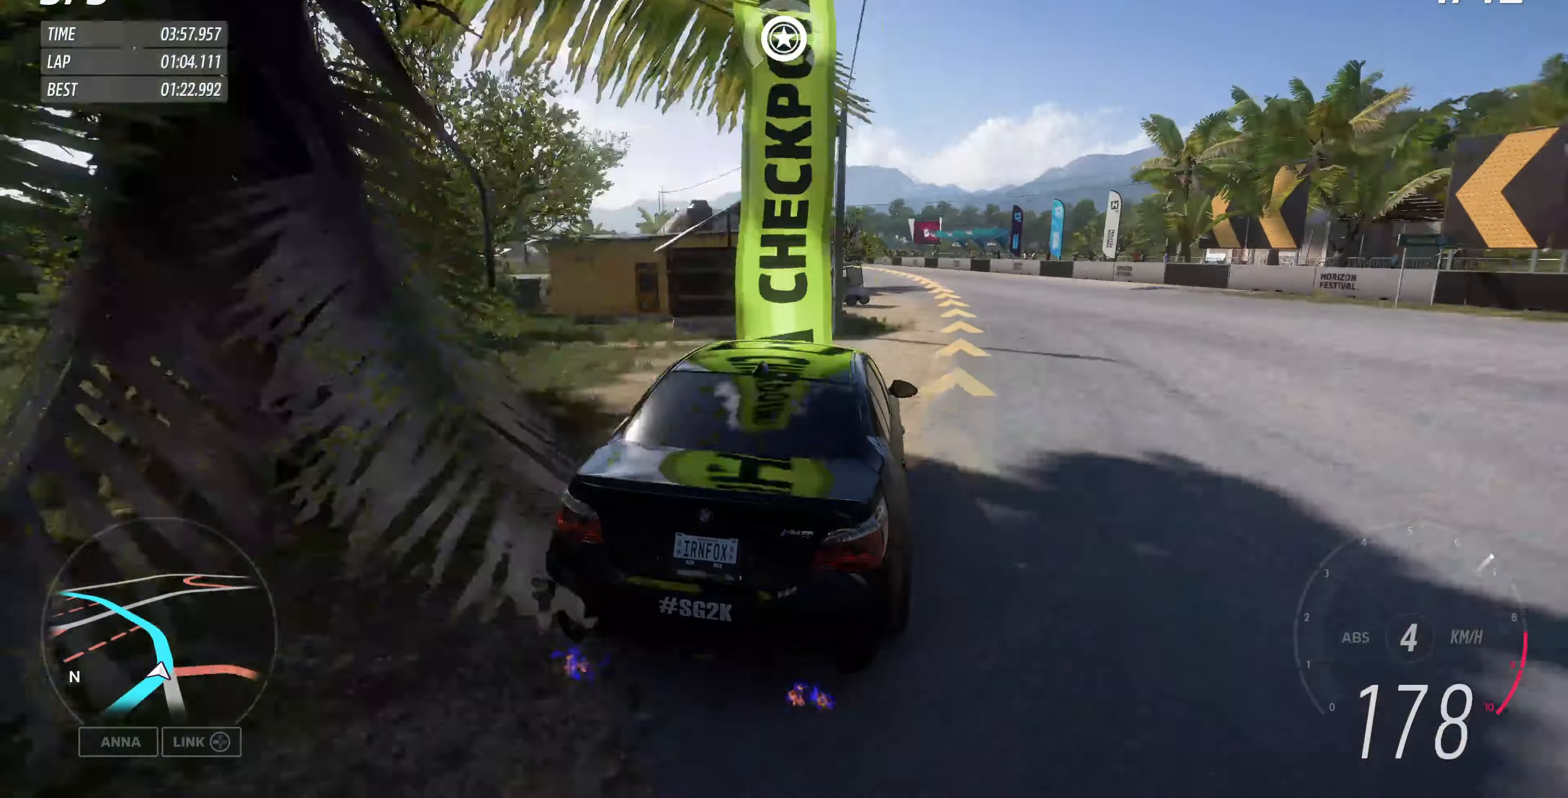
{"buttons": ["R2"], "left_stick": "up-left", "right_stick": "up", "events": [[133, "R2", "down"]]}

...

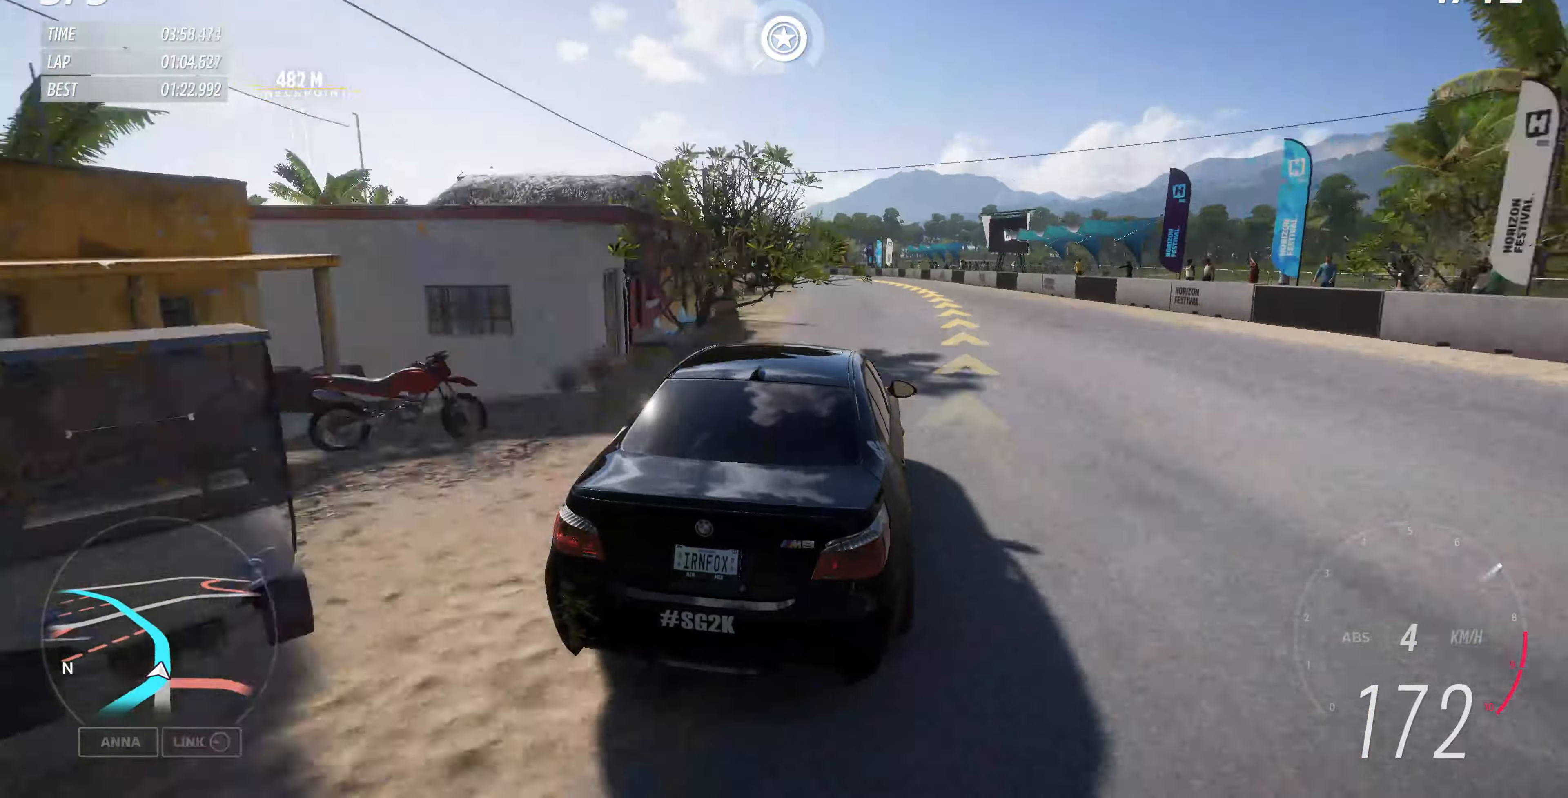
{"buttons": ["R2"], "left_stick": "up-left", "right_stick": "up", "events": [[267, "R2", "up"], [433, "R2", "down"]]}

==

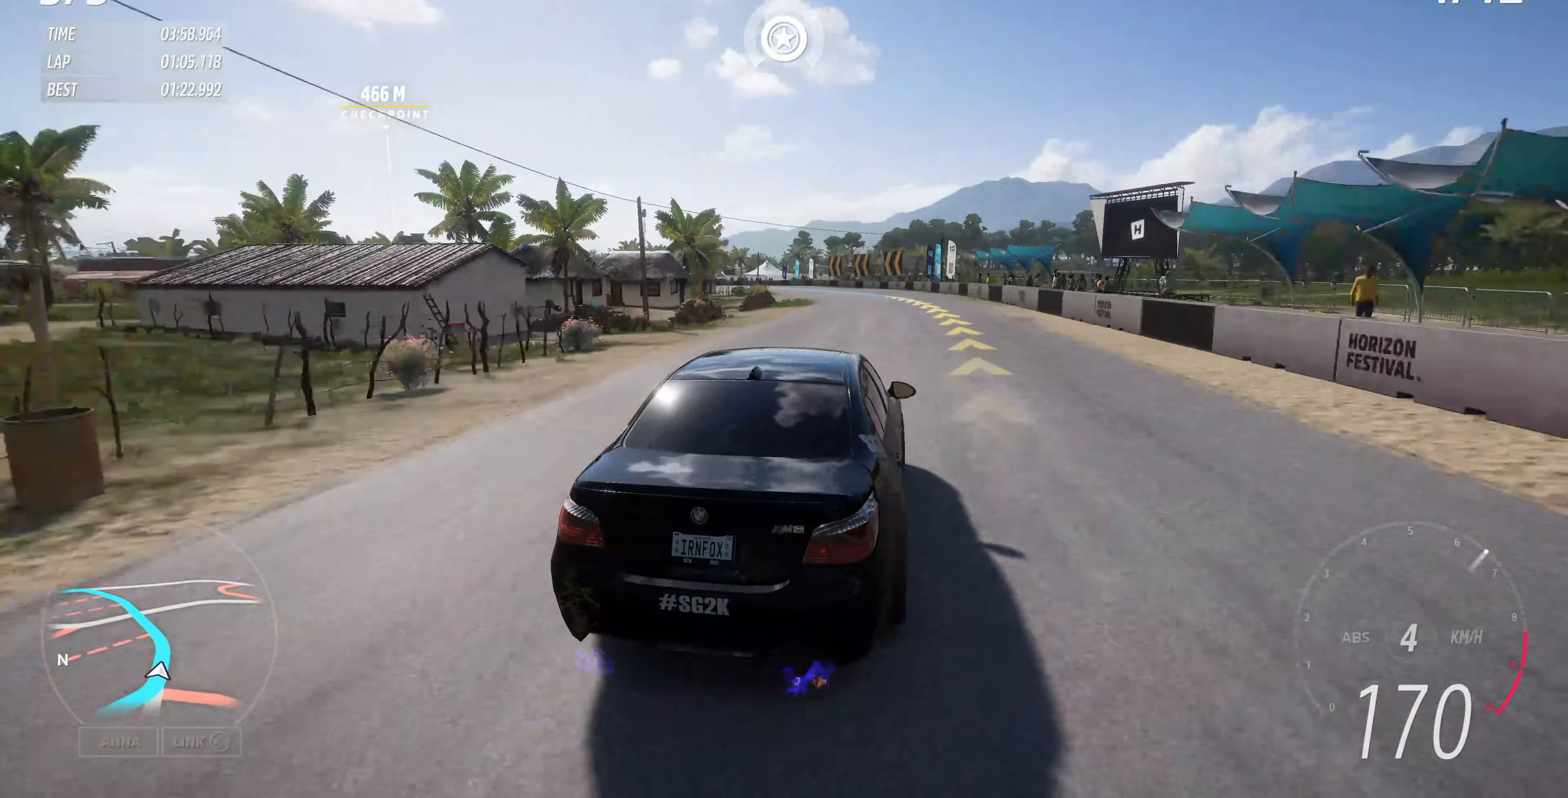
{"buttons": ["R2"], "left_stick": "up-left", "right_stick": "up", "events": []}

◆ **What is required**
Go through the material above, and wherever a line holds the word "down", copy it.

◆ **Result of the exercise**
{"buttons": ["R2"], "left_stick": "up-left", "right_stick": "up", "events": [[133, "R2", "down"]]}
{"buttons": ["R2"], "left_stick": "up-left", "right_stick": "up", "events": [[267, "R2", "up"], [433, "R2", "down"]]}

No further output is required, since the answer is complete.